> [Quoted passage]:
● ● ● ● ●

The News Lens international edition is sponsored by Tutor A B C
By Song Chia-yu (Graduate student at the Department of Taiwanese Literature of National Tsing Hua University)
According to statistics, the population of migrant workers from Southeast Asia in Taiwan has officially exceeded the number of aboriginals in 2015. But comparing to the success of aboriginal literature, we seldom see the writings of migrant workers.
But in fact the workers are talented writers. Early in 1998, those from the Philippines started a poetry club, SMI (Samahang Makata International-national Philippines poet association). They recorded their feelings and lives of working in Taiwan through literature. Indonesian workers also established FLP (Forum Lingkar Pena-Indonesia writing club), KPK (Komunitas Penulis Keratin-Indonesian writers association) and other literature related associations in Taiwan. But all this time there haven’t been enough platforms for them to publish their works.
What works of migrant literature have been published in Taiwan?
The resource shortage of publishing and translation is the biggest challenge for migrant workers literature to take root in Taiwan. Whenever the pieces can’t be translated from the original language to Chinese, it’s impossible for most Taiwanese readers to have the chance to read them. Fortunately, the literature has started to bud under the help of social activists these years, and we can now read translated migrant literature.
In 2001, Gong You-chian and the commissioner of the Department of Labor in Taipei City, Cheng Tsun-chi, promoted, “Taipei, Please Listen to Me," a migrant workers poetry contest. It has been held for 15 years up to this day. The awarded pieces that have been published every year not only reflect the changing of their writing style, but a lot of the poetry have also been translated with their original literature traditions.
Poetry is a very important part of the literature in Southeast Asia. There are unique traditions and patterns of poetic writing in every country. For example, Indonesia’s pantun and Vietnam’s six-eight style, five characters, seven characters and double seven-six-eight style. These appear in traditional literature and also in daily folk music and modern works. They are widely different from Chinese works because they remove the traditional patterns and limits of poetry during the transformation from classical Chinese to modern Chinese. However, the works of migrant workers give us a chance to see the traditional patterns of the poetry of Southeast Asia and also broaden the horizons of Taiwanese readers.
It is worth mentioning that the second awarded poetry and writing collections include not merely the awarding works, but also four pieces of translated poetry that Chinese workers left in America in the 19th century. We can see that expressions of rebellion in Chinese workers’ poetry from 100 years ago, which now have unexpectedly reappeared in migrate workers’ poetry from Southeast Asia. These words of Chinese workers that have existed for a hundred years remind us to reflect if we are unconsciously reproducing the prejudice and racism that existed between Americans and Chinese workers before.
(The migrant workers poetry and writing contest, “Taipei, Please Listen to Me Again," annually publishes a small collection of awarded works, including Chinese and the original language version.)
Chang Cheng founded the “Taiwan Literature Award for Migrants" in 2014 that selected many moving prose and novels. The latest book, “Flow," collects the first and second awarded works, in which we can see their literature not only presents the social meaning of rebellion but also has deeper literariness. The workers express the feelings of working in other countries through the fictional stories.

● ● ● ● ●

> [Directions]:
(A) From the migrant literature article above, set down the passage that begins at the words "But in fact" and stops after "published in Taiwan?".
(B) According to the migrant literature article above, in what year did workers from the Philippines start the poetry club SMI?
(C) Translate this sentence from the migrant literature article above into Spanish: "Poetry is a very important part of the literature in Southeast Asia."

● ● ● ● ●

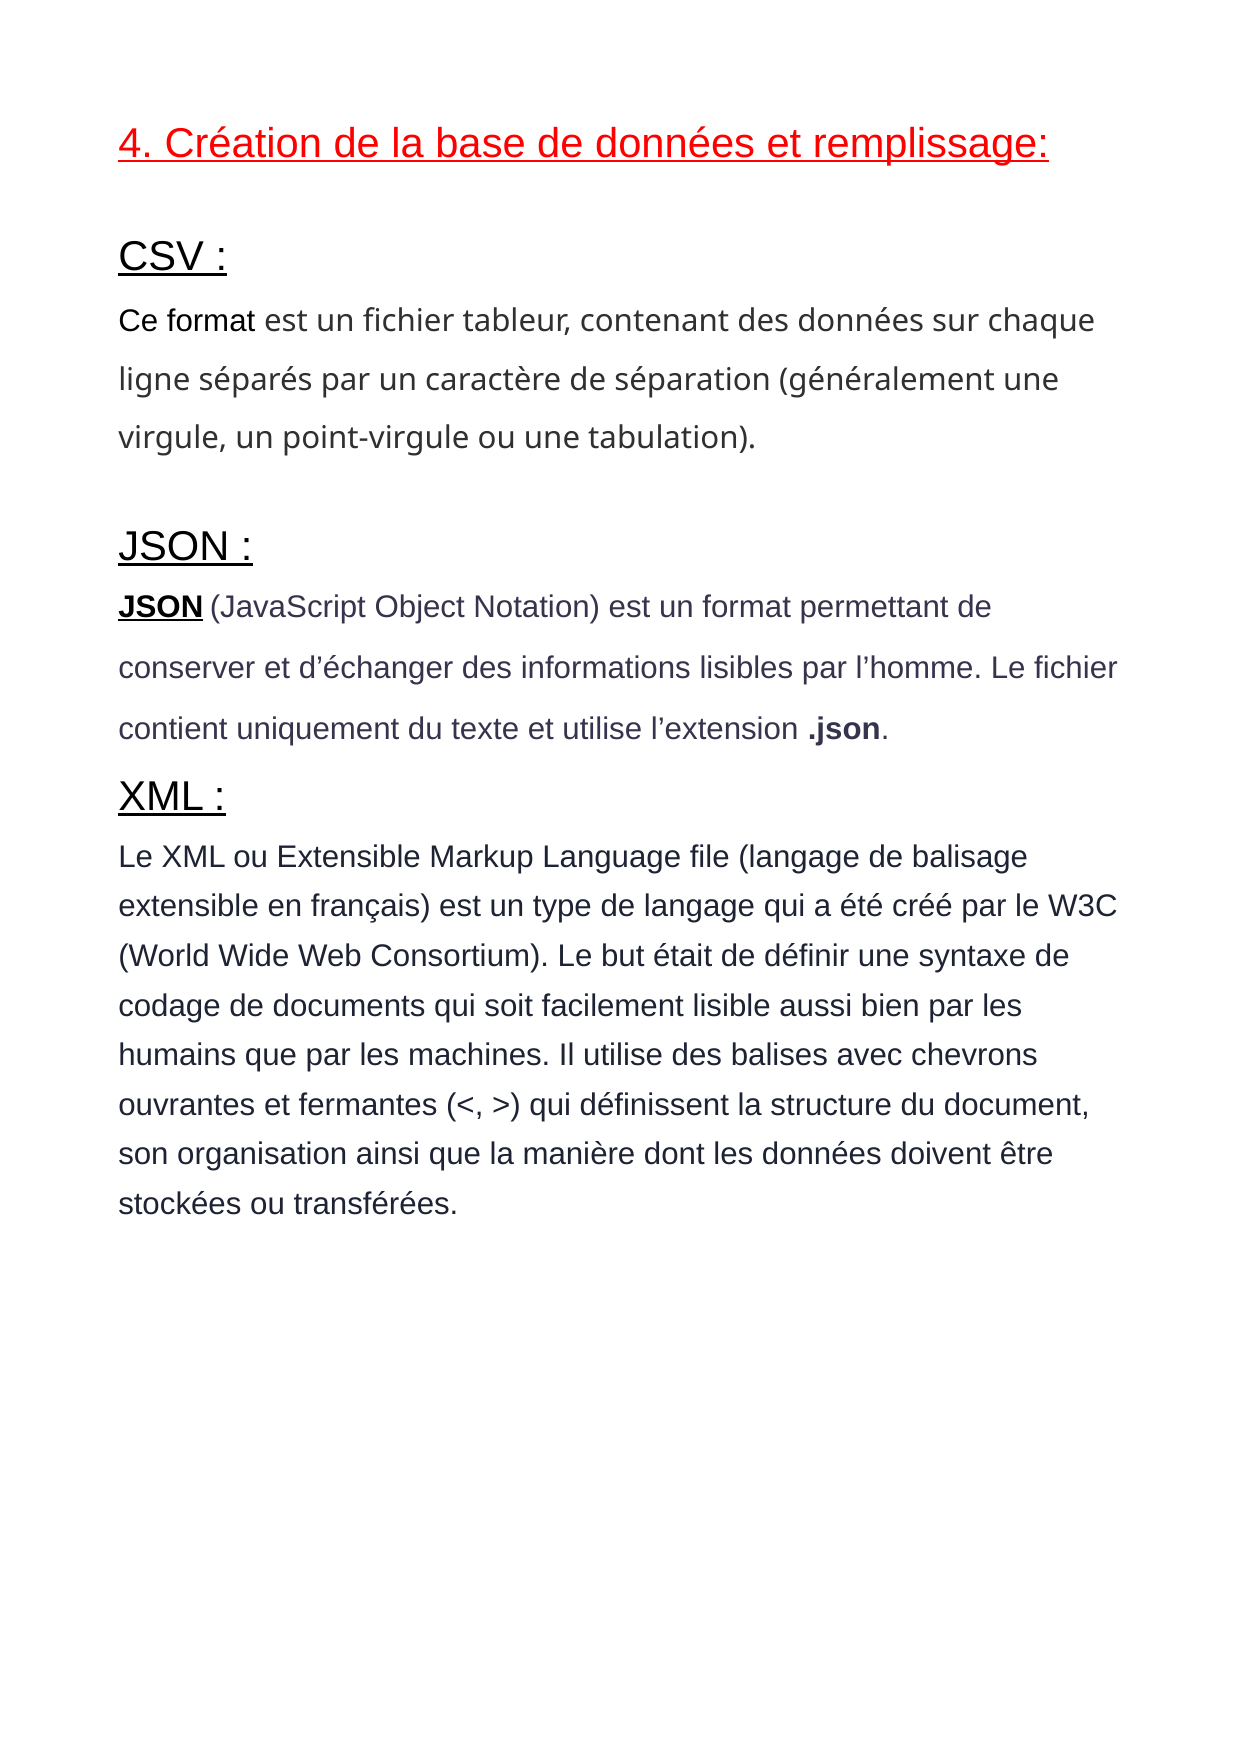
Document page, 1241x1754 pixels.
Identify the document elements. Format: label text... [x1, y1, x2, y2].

text XML : [118, 772, 1122, 820]
text CSV : [118, 232, 1122, 280]
text JSON : [118, 522, 1122, 569]
text JSON (JavaScript Object Notation) est un format permettant de conserver et d’échanger des informations lisibles par l’homme. Le fichier contient uniquement du texte et utilise l’extension .json. [118, 588, 1122, 746]
text Le XML ou Extensible Markup Language file (langage de balisage extensible en français) est un type de langage qui a été créé par le W3C (World Wide Web Consortium). Le but était de définir une syntaxe de codage de documents qui soit facilement lisible aussi bien par les humains que par les machines. Il utilise des balises avec chevrons ouvrantes et fermantes (<, >) qui définissent la structure du document, son organisation ainsi que la manière dont les données doivent être stockées ou transférées. [118, 838, 1122, 1221]
text 4. Création de la base de données et remplissage: [118, 118, 1122, 166]
text Ce format est un fichier tableur, contenant des données sur chaque ligne séparés par un caractère de séparation (généralement une virgule, un point-virgule ou une tabulation). [118, 298, 1122, 458]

● ● ● ● ●

> [Final answers]:
(A)
But in fact the workers are talented writers. Early in 1998, those from the Philippines started a poetry club, SMI (Samahang Makata International-national Philippines poet association). They recorded their feelings and lives of working in Taiwan through literature. Indonesian workers also established FLP (Forum Lingkar Pena-Indonesia writing club), KPK (Komunitas Penulis Keratin-Indonesian writers association) and other literature related associations in Taiwan. But all this time there haven’t been enough platforms for them to publish their works.
What works of migrant literature have been published in Taiwan?

(B) 1998

(C) La poesía es una parte muy importante de la literatura del Sudeste Asiático.